= Larry F. Hodges =

American computer scientist

Larry Franklin Hodges (born 1958), is an American computer scientist and theologian, best known for his work in computer graphics and virtual reality therapy.

== Education and personal life ==

Larry Franklin Hodges was born in 1958 in North Carolina. Hodges attended North Stanly High School, where he played the trumpet, and graduated with the class of 1976. Initially, Hodges was interested in becoming a musician, but he later found a passion for computer science. After graduating, Hodges enrolled in Elon University, and subsequently earned his Bachelor of Arts in Physics and Mathematics. After earning his Bachelor's, Hodges enrolled in Lancaster Theological Seminary, earning his Master of Arts in Religious Studies. Hodges then enrolled in North Carolina State University and earned his Master's Degree in Computer Science in 1982, then his doctorate in 1988.

==Career==
In 1993, Hodges organized team a of clinicians and computer scientists to investigate the effectiveness of virtual reality as a treatment for various phobias. In 1995, this team published the seminal paper Effectiveness of computer-generated (virtual reality) graded exposure in the treatment of acrophobia in the American Journal of Psychiatry. The paper was the first published report of a controlled study on the use of virtual reality (VR) for psychotherapy in the psychiatric literature and received widespread media attention, including an announcement of the paper’s results on CBS Evening News the day the journal article was released and follow-up stories in a number of venues, including Scientific American Frontiers, CNN, Dateline NBC, Good Morning America, US News & World Report, MIT Technology Review, Discover, and the New York Times. Following that paper, Hodges continued to publish papers regarding VR therapy.

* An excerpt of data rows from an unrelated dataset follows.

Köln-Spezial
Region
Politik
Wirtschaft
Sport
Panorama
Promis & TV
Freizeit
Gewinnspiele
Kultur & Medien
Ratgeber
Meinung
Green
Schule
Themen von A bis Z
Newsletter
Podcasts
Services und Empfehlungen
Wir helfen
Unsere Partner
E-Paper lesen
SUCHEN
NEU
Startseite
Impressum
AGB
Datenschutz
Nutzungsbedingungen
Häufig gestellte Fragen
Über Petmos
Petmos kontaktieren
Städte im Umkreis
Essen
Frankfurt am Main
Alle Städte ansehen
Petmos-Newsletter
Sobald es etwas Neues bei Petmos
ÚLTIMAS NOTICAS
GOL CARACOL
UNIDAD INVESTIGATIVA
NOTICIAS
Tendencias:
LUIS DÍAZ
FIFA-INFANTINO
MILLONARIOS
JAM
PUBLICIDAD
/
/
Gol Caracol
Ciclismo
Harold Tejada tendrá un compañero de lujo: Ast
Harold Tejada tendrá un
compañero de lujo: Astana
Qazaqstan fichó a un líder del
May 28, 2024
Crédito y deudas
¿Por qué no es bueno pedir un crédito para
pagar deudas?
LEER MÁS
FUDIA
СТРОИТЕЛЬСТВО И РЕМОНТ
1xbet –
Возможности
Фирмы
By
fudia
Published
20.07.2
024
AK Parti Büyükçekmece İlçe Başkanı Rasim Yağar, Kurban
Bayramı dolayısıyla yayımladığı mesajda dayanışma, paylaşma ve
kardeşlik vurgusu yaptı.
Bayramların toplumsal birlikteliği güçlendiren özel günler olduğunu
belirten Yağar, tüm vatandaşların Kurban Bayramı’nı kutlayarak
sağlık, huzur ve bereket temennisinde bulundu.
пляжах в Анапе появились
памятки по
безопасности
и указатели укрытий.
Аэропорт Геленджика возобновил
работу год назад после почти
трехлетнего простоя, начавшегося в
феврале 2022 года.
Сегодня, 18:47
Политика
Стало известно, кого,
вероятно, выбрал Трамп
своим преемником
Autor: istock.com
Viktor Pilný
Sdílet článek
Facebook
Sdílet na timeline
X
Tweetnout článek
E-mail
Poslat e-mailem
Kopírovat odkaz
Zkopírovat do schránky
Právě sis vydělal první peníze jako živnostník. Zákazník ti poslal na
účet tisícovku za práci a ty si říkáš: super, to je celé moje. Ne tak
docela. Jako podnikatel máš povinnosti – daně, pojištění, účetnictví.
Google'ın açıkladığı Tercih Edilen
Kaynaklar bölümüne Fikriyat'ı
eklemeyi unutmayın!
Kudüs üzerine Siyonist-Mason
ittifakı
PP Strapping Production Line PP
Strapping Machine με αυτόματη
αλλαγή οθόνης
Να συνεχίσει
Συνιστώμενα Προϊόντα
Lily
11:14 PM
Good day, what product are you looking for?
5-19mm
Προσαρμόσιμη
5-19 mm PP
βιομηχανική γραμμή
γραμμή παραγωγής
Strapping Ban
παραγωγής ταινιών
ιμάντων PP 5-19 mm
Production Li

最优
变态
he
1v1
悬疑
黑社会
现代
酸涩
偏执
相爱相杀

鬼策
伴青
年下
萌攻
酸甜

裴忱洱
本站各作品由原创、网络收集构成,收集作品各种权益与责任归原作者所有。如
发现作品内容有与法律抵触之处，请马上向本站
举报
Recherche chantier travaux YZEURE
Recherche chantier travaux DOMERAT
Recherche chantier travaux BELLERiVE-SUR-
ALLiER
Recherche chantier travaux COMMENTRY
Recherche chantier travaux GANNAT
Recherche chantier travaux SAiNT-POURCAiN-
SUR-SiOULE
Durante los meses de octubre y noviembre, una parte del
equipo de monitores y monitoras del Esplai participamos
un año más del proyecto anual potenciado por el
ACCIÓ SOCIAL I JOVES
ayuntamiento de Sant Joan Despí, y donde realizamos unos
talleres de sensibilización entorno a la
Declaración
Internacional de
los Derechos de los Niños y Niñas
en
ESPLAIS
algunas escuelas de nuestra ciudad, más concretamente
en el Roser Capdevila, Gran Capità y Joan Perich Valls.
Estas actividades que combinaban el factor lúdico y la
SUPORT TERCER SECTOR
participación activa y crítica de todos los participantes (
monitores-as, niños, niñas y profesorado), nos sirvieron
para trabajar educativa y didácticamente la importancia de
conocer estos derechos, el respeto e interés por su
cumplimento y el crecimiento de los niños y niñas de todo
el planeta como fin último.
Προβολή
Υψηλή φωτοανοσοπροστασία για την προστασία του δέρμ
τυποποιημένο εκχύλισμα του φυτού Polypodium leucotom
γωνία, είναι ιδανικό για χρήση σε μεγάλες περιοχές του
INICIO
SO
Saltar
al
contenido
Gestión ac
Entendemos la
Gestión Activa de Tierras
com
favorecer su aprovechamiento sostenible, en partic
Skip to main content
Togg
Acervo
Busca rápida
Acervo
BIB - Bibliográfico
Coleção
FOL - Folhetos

In 1996, Hodges founded Virtually Better, Inc., with his research colleague Barbara Rothbaum of Emory University. Virtually Better is a company that creates virtual reality software designed to treat patients with mental issues such as phobias or traumas.

Later, in 2006, Hodges was awarded the IEEE Virtual Reality Career Award for his contributions to the field. In 2007, Hodges was also awarded the Georgia Tech GVU Impact Award for his contributions. Since 2021, Hodges has worked at the North Carolina School of Science and Mathematics as an instructor of Computer Science, a department he chaired until January 2025.